The number of lines containing the word "human" is all you should give; count them in the records below.

____________

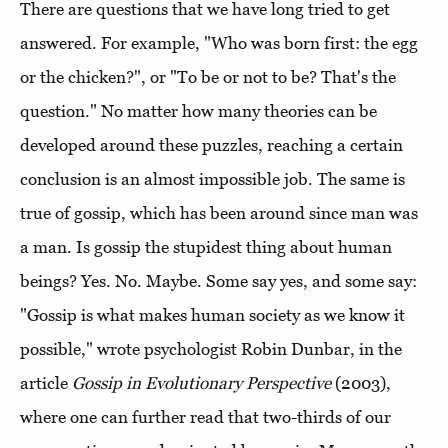
There are questions that we have long tried to get
answered. For example, "Who was born first: the egg
or the chicken?", or "To be or not to be? That's the
question." No matter how many theories can be
developed around these puzzles, reaching a certain
conclusion is an almost impossible job. The same is
true of gossip, which has been around since man was
a man. Is gossip the stupidest thing about human
beings? Yes. No. Maybe. Some say yes, and some say:
"Gossip is what makes human society as we know it
possible," wrote psychologist Robin Dunbar, in the
article
Gossip in Evolutionary Perspective
(2003),
where one can further read that two-thirds of our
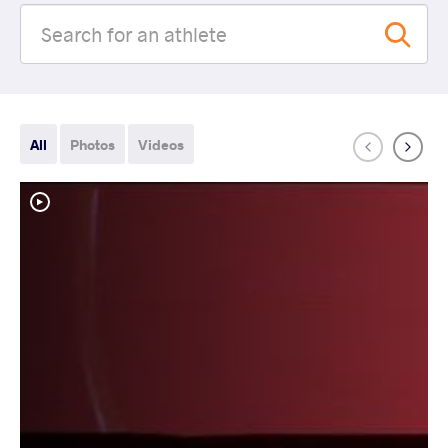
All
Photos
Videos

____________

Answer box
2